Though the call center cases continue to be filed, more recent cases are attacking different types of GenAI technology. Plaintiffs are beginning to target consumer-facing website features, as well as back-end analytics and training tools that may not be visible to the consumer:

  • Thele v. Google. Alleges Gemini "Smart features" were activated by default to analyze Gmail/chat/meet contents without informed consent, asserting CIPA, Stored Communications Act (SCA), California Comprehensive Computer Data Access and Fraud Act (CDAFA), intrusion on seclusion and California constitutional privacy claims
  • Khan v. Figma. Alleges training of AI on customer content by unilaterally opting its customers into "Content Training" defaults after changing its terms of service, asserting contract- and privacy-adjacent theories in a putative nationwide class
  • Saucedo v. Sharp Healthcare (Cal. Super. Ct.) and Stewart v. Kurien (Cal. Super. Ct.). Claims confident doctor-patient conversations during medical visits were recorded using "ambient AI" tools without consent and notes generated by the tool falsely state that patients were advised of and consented to the recordings; pleads CIPA, Confidentiality of Medical Information Act (CMIA), intrusion and emotional distress – issues readily translatable to institutional deployments

Companies looking to roll out consumer-facing GenAI tools should follow these cases, and any repetition or expansion of the underlying legal theories, closely.

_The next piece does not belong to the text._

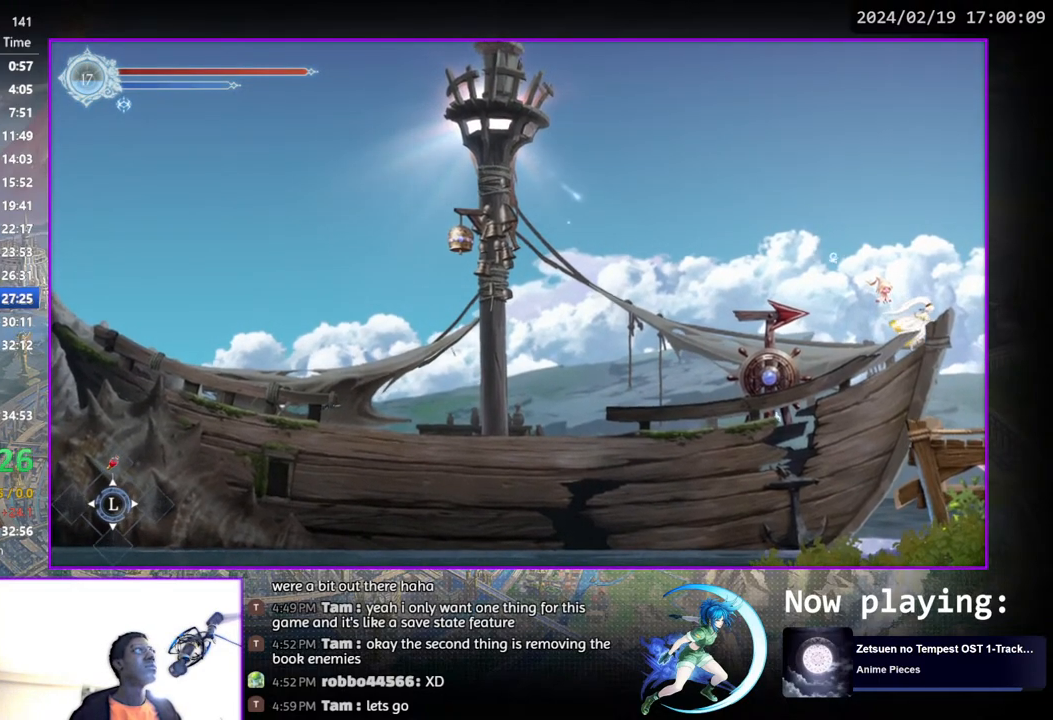
{"buttons": ["DPAD_RIGHT"], "left_stick": "center", "right_stick": "center", "events": []}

Practical Implications and Forward-Looking Guidance

  • Federal vs. State Divergence. Early rulings may dictate where future cases are filed. The federal Wiretap Act's ordinary course of business exception may constrain federal claims where the platform's core service necessarily entails the use of AI tools. Thus, future filings may cluster in jurisdictions that can also support an analogous state wiretapping statute such as CIPA.

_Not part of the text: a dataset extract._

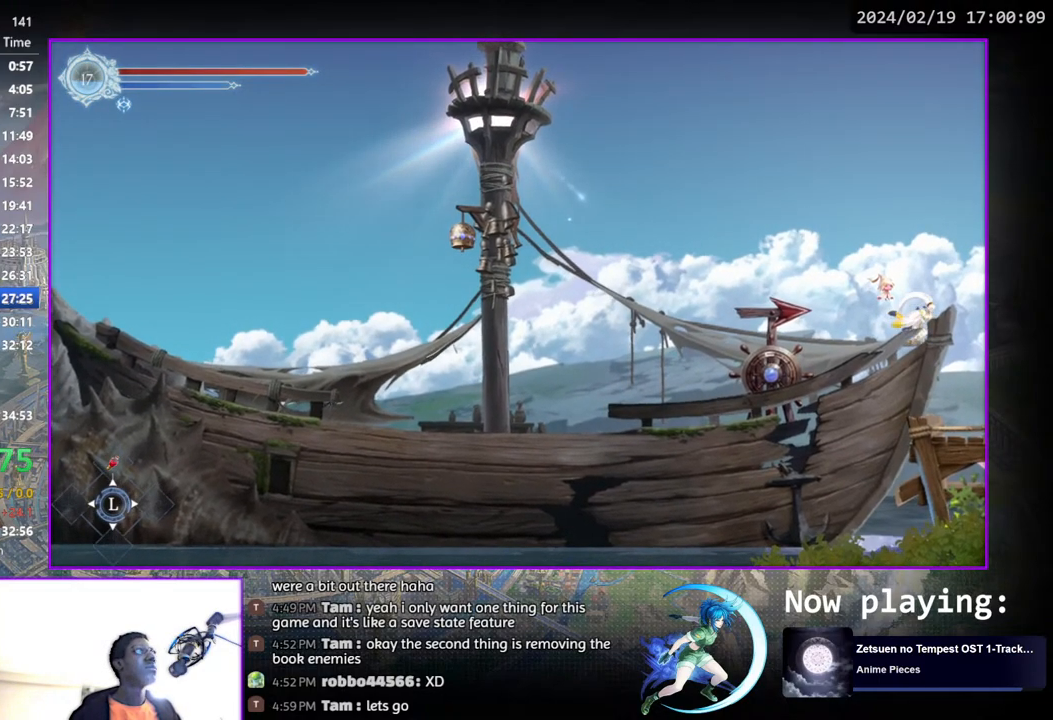
{"buttons": ["DPAD_RIGHT"], "left_stick": "center", "right_stick": "center", "events": []}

  • Beyond Calls. Plaintiffs are targeting AI embedded in consumer communications (Google's Gemini "Smart features") and AI training on user content (Figma), suggesting exposure for unannounced default settings and misalignment with prior privacy promises.

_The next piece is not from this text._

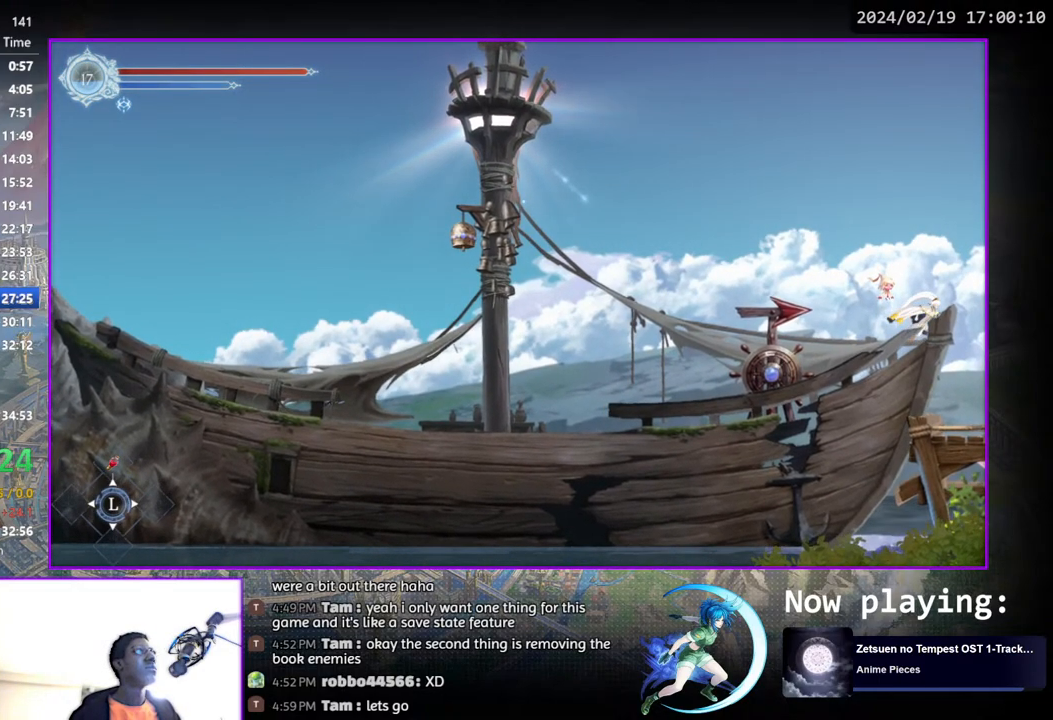
{"buttons": ["DPAD_RIGHT"], "left_stick": "center", "right_stick": "center", "events": []}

  • Healthcare Context Sensitivity. The Stewart and Sharp/Abridge complaints show that undisclosed "ambient AI" recording in clinical settings can trigger CIPA, CMIA and intrusion theories, compounded by alleged false consent entries.
  • Disclosure and Consent Architecture. Post-Valencia, expect scrutiny of whether callers were informed of a third-party analytics vendor's live participation and the nature of AI-driven analysis. Boilerplate "this call may be recorded" may not suffice where unannounced simultaneous analysis by a third party is alleged.
  • Vendor Contracts and Marketing. Plaintiffs' counsel mine vendors' marketing materials and websites for language about model training, analytics and transcription of communications to target technology that could implicate wiretapping statutes. Further, they also look for vendors that publicize their customers as a "short list" of future defendants.